- [Exercise]: Could you reproduce the listing's text with every "ms/op" swapped for "ms per operation", keeping everything else unchanged and leaving out the pictures?

- [Information provided]:
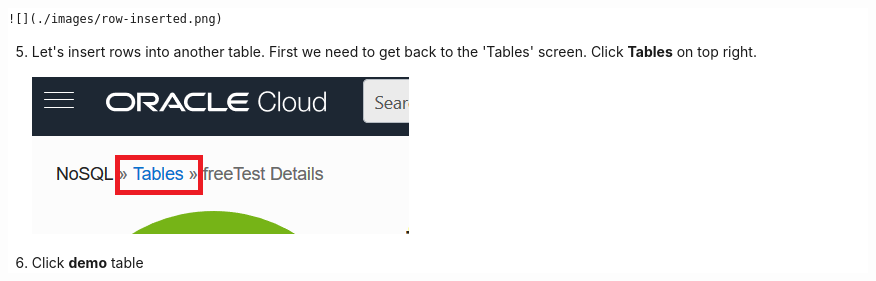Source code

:     ![](./images/row-inserted.png)

5. Let's insert rows into another table. First we need to get back to the 'Tables' screen. Click **Tables** on top right.

    ![](./images/click-tables.png)

6. Click **demo** table
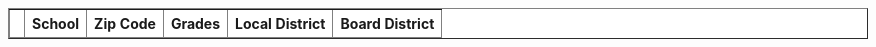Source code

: <div>
<style scoped>
    .dataframe tbody tr th:only-of-type {
        vertical-align: middle;
    }

    .dataframe tbody tr th {
        vertical-align: top;
    }

    .dataframe thead th {
        text-align: right;
    }
</style>
<table border="1" class="dataframe">
  <thead>
    <tr style="text-align: right;">
      <th></th>
      <th>School</th>
      <th>Zip Code</th>
      <th>Grades</th>
      <th>Local District</th>
      <th>Board District</th>
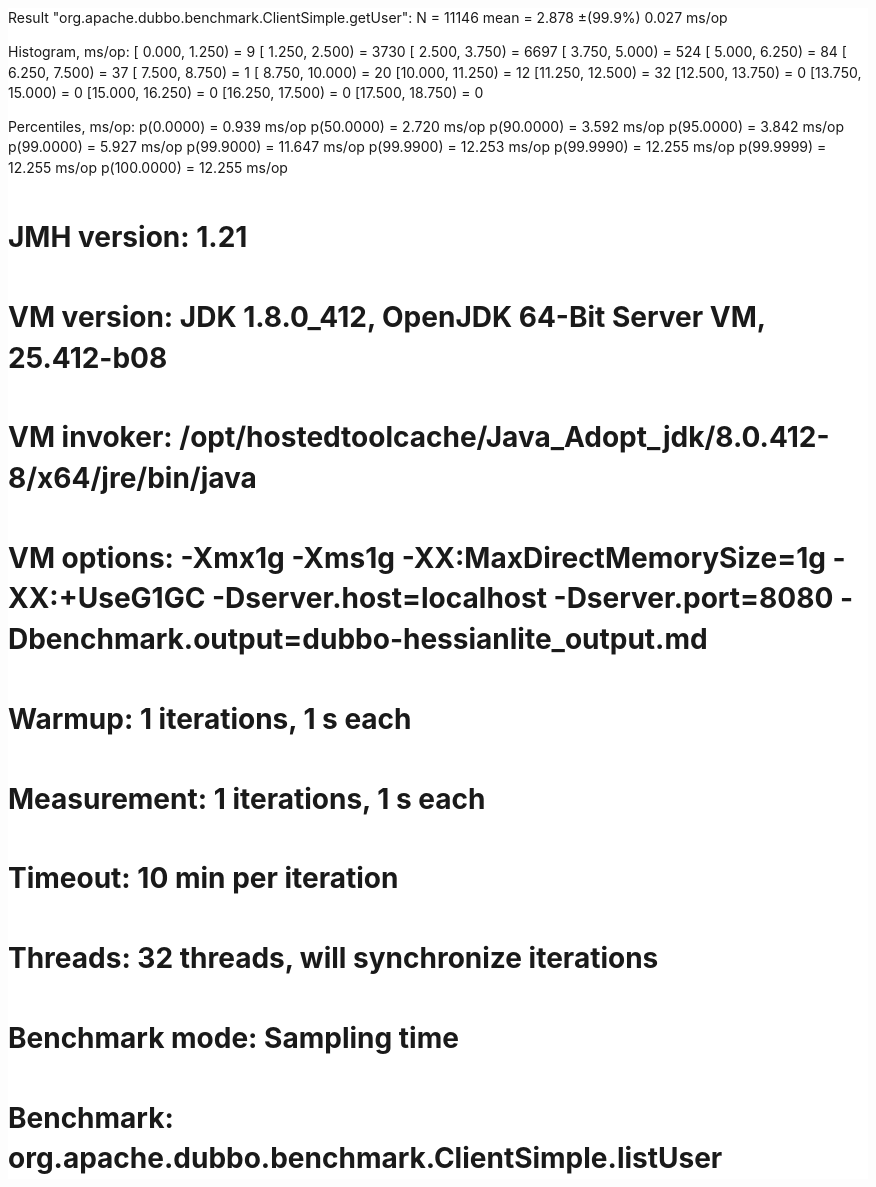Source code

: Result "org.apache.dubbo.benchmark.ClientSimple.getUser":
  N = 11146
  mean =      2.878 ±(99.9%) 0.027 ms/op

  Histogram, ms/op:
    [ 0.000,  1.250) = 9 
    [ 1.250,  2.500) = 3730 
    [ 2.500,  3.750) = 6697 
    [ 3.750,  5.000) = 524 
    [ 5.000,  6.250) = 84 
    [ 6.250,  7.500) = 37 
    [ 7.500,  8.750) = 1 
    [ 8.750, 10.000) = 20 
    [10.000, 11.250) = 12 
    [11.250, 12.500) = 32 
    [12.500, 13.750) = 0 
    [13.750, 15.000) = 0 
    [15.000, 16.250) = 0 
    [16.250, 17.500) = 0 
    [17.500, 18.750) = 0 

  Percentiles, ms/op:
      p(0.0000) =      0.939 ms/op
     p(50.0000) =      2.720 ms/op
     p(90.0000) =      3.592 ms/op
     p(95.0000) =      3.842 ms/op
     p(99.0000) =      5.927 ms/op
     p(99.9000) =     11.647 ms/op
     p(99.9900) =     12.253 ms/op
     p(99.9990) =     12.255 ms/op
     p(99.9999) =     12.255 ms/op
    p(100.0000) =     12.255 ms/op


# JMH version: 1.21
# VM version: JDK 1.8.0_412, OpenJDK 64-Bit Server VM, 25.412-b08
# VM invoker: /opt/hostedtoolcache/Java_Adopt_jdk/8.0.412-8/x64/jre/bin/java
# VM options: -Xmx1g -Xms1g -XX:MaxDirectMemorySize=1g -XX:+UseG1GC -Dserver.host=localhost -Dserver.port=8080 -Dbenchmark.output=dubbo-hessianlite_output.md
# Warmup: 1 iterations, 1 s each
# Measurement: 1 iterations, 1 s each
# Timeout: 10 min per iteration
# Threads: 32 threads, will synchronize iterations
# Benchmark mode: Sampling time
# Benchmark: org.apache.dubbo.benchmark.ClientSimple.listUser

- [Problem solution]:
Source code

:     ![](./images/row-inserted.png)

5. Let's insert rows into another table. First we need to get back to the 'Tables' screen. Click **Tables** on top right.

    ![](./images/click-tables.png)

6. Click **demo** table
Source code

: <div>
<style scoped>
    .dataframe tbody tr th:only-of-type {
        vertical-align: middle;
    }

    .dataframe tbody tr th {
        vertical-align: top;
    }

    .dataframe thead th {
        text-align: right;
    }
</style>
<table border="1" class="dataframe">
  <thead>
    <tr style="text-align: right;">
      <th></th>
      <th>School</th>
      <th>Zip Code</th>
      <th>Grades</th>
      <th>Local District</th>
      <th>Board District</th>
Source code

: Result "org.apache.dubbo.benchmark.ClientSimple.getUser":
  N = 11146
  mean =      2.878 ±(99.9%) 0.027 ms per operation

  Histogram, ms per operation:
    [ 0.000,  1.250) = 9 
    [ 1.250,  2.500) = 3730 
    [ 2.500,  3.750) = 6697 
    [ 3.750,  5.000) = 524 
    [ 5.000,  6.250) = 84 
    [ 6.250,  7.500) = 37 
    [ 7.500,  8.750) = 1 
    [ 8.750, 10.000) = 20 
    [10.000, 11.250) = 12 
    [11.250, 12.500) = 32 
    [12.500, 13.750) = 0 
    [13.750, 15.000) = 0 
    [15.000, 16.250) = 0 
    [16.250, 17.500) = 0 
    [17.500, 18.750) = 0 

  Percentiles, ms per operation:
      p(0.0000) =      0.939 ms per operation
     p(50.0000) =      2.720 ms per operation
     p(90.0000) =      3.592 ms per operation
     p(95.0000) =      3.842 ms per operation
     p(99.0000) =      5.927 ms per operation
     p(99.9000) =     11.647 ms per operation
     p(99.9900) =     12.253 ms per operation
     p(99.9990) =     12.255 ms per operation
     p(99.9999) =     12.255 ms per operation
    p(100.0000) =     12.255 ms per operation


# JMH version: 1.21
# VM version: JDK 1.8.0_412, OpenJDK 64-Bit Server VM, 25.412-b08
# VM invoker: /opt/hostedtoolcache/Java_Adopt_jdk/8.0.412-8/x64/jre/bin/java
# VM options: -Xmx1g -Xms1g -XX:MaxDirectMemorySize=1g -XX:+UseG1GC -Dserver.host=localhost -Dserver.port=8080 -Dbenchmark.output=dubbo-hessianlite_output.md
# Warmup: 1 iterations, 1 s each
# Measurement: 1 iterations, 1 s each
# Timeout: 10 min per iteration
# Threads: 32 threads, will synchronize iterations
# Benchmark mode: Sampling time
# Benchmark: org.apache.dubbo.benchmark.ClientSimple.listUser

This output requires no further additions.